Depuis l’annonce de la candidature de Marine Le Pen à l’élection présidentielle de 2027, une question persistait : quelle serait la réaction de Jordan Bardella, son dauphin désigné au sein du Rassemblement national ? Alors que son silence a été assourdissant pendant plusieurs jours, l’eurodéputé a finalement brisé ce dernier le 12 juillet dans une interview accordée au Figaro. Ses propos révèlent une détermination à ne pas se laisser enfermer dans le rôle de perdant.
EN BREF
- Jordan Bardella dénonce une « enterrement politique » après la candidature de Marine Le Pen.
- Il rappelle l’accord de loyauté envers Le Pen pour 2027.
- Des voix au sein du parti évoquent une déception probable de Bardella face à l’absence de candidature.
Le 7 juillet, Marine Le Pen a été condamnée par la cour d’appel de Paris à une peine de trois ans de prison, dont un an ferme aménageable sous bracelet électronique. Malgré cette décision, elle a rapidement officialisé sa candidature, mettant ainsi un terme aux spéculations autour d’une éventuelle candidature de Bardella, qui semblait acquise pour beaucoup. Ce dernier, après avoir gardé le silence face à cette annonce, a exprimé son mécontentement en déclarant : « Lorsque je lis les journaux et j’écoute les commentateurs, j’ai l’impression d’assister à mon propre enterrement politique. »
Cette déclaration témoigne d’une volonté de Bardella de se distancier des interprétations qui le présentent comme le grand perdant de la situation. « Qu’ils gardent les pelles, je n’ai pas l’intention d’y participer », a-t-il ajouté, soulignant ainsi sa détermination à rester actif et engagé dans le processus politique, malgré l’ombre de la candidature de Le Pen.

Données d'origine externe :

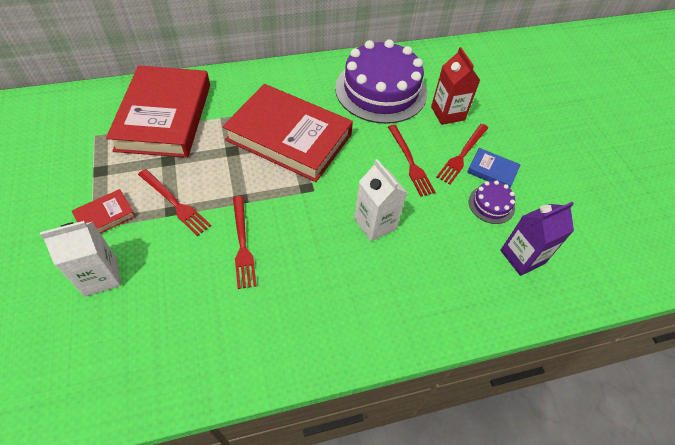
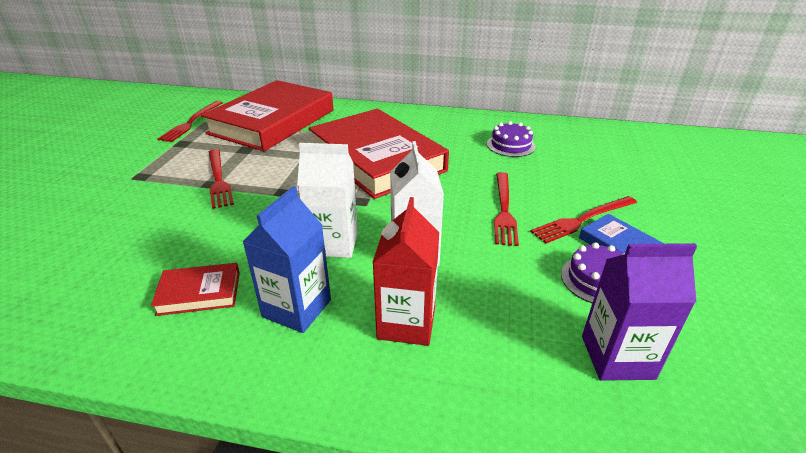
camera: 30 degrees right, 20 degrees down
(101, 276) = (97, 213): white carton -> white carton (333, 243)
(105, 216) = (151, 173): red book -> red book (199, 293)
(242, 244) = (248, 228): red fork -> red fork (191, 122)
(330, 298) = (297, 308): none -> blue carton
(381, 90) = (510, 145): purple cake -> purple cake, size x0.43
(447, 113) = (585, 179): red carton -> red carton (406, 323)

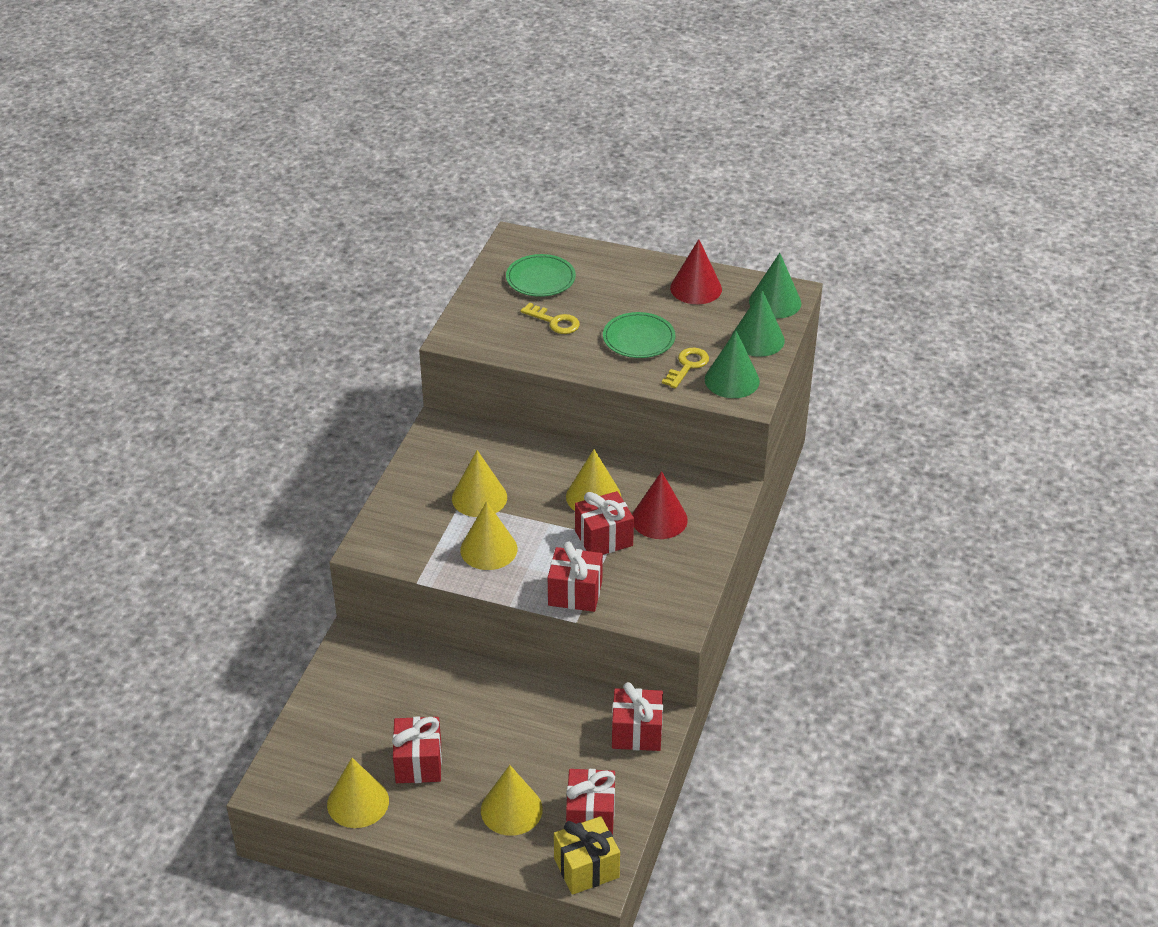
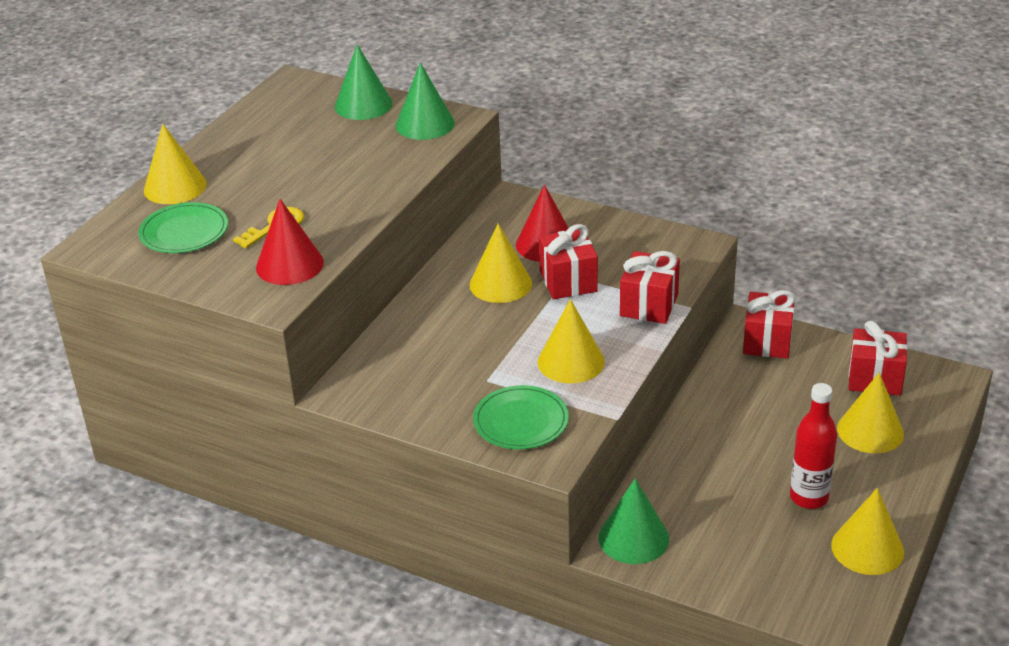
camera: 80 degrees left, 5 degrees down
(418, 763) = (809, 497): red gift -> red bottle
(479, 497) = (482, 365): yellow cone -> yellow cone (175, 187)
(586, 868) = (939, 385): yellow gift -> none
(638, 338) = (331, 173): green plate -> green plate (521, 421)
(687, 366) = (392, 147): yellow key -> none
(696, 288) = (258, 133): red cone -> red cone (289, 265)
(775, 302) = (305, 90): green cone -> green cone (633, 538)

Le président du Rassemblement national a également tenu à rappeler qu’un accord tacite avait été établi entre lui et Le Pen. Il a affirmé qu’il « a toujours été convenu » que, si elle se portait candidate, elle bénéficierait de son soutien et de sa loyauté. Cela montre que, malgré son amertume apparente, il est prêt à jouer un rôle actif dans la campagne de Le Pen, se concentrant sur les enjeux économiques qui sont au cœur de ses préoccupations.
Cependant, des membres de son entourage commencent à exprimer des inquiétudes. Un proche a confié qu’il est évident que Bardella s’est projeté vers 2027 et que son absence en tant que candidat pourrait engendrer une certaine forme de déception. Cette situation soulève des questions sur l’harmonie au sein du Rassemblement national. Une stratège du parti a tenté de minimiser ces tensions, en affirmant qu’il n’y a pas de fractures majeures, malgré des « différences de sensibilités » entre les deux dirigeants.
Elle a également souligné le choix de Le Pen comme un calcul électoral. Selon elle, si Bardella était le candidat, il aurait probablement gagné un second tour face à Jean-Luc Mélenchon, mais aurait eu plus de difficultés contre Édouard Philippe. En revanche, Le Pen est perçue comme capable de rivaliser avec les deux. Cette analyse met en lumière les enjeux stratégiques qui sous-tendent cette candidature, mais également les dynamiques internes au sein du Rassemblement national.
Enfin, il est important de noter que la candidature de Le Pen ne ferme pas la porte à l’avenir politique de Bardella. Ce dernier se montre résolu à continuer à jouer un rôle significatif dans le paysage politique français, même si cela implique de se positionner derrière la cheffe de file du parti pour l’instant. La suite des événements sera cruciale pour déterminer comment cette dynamique évoluera et quelles seront les répercussions pour Bardella et Le Pen sur le long terme.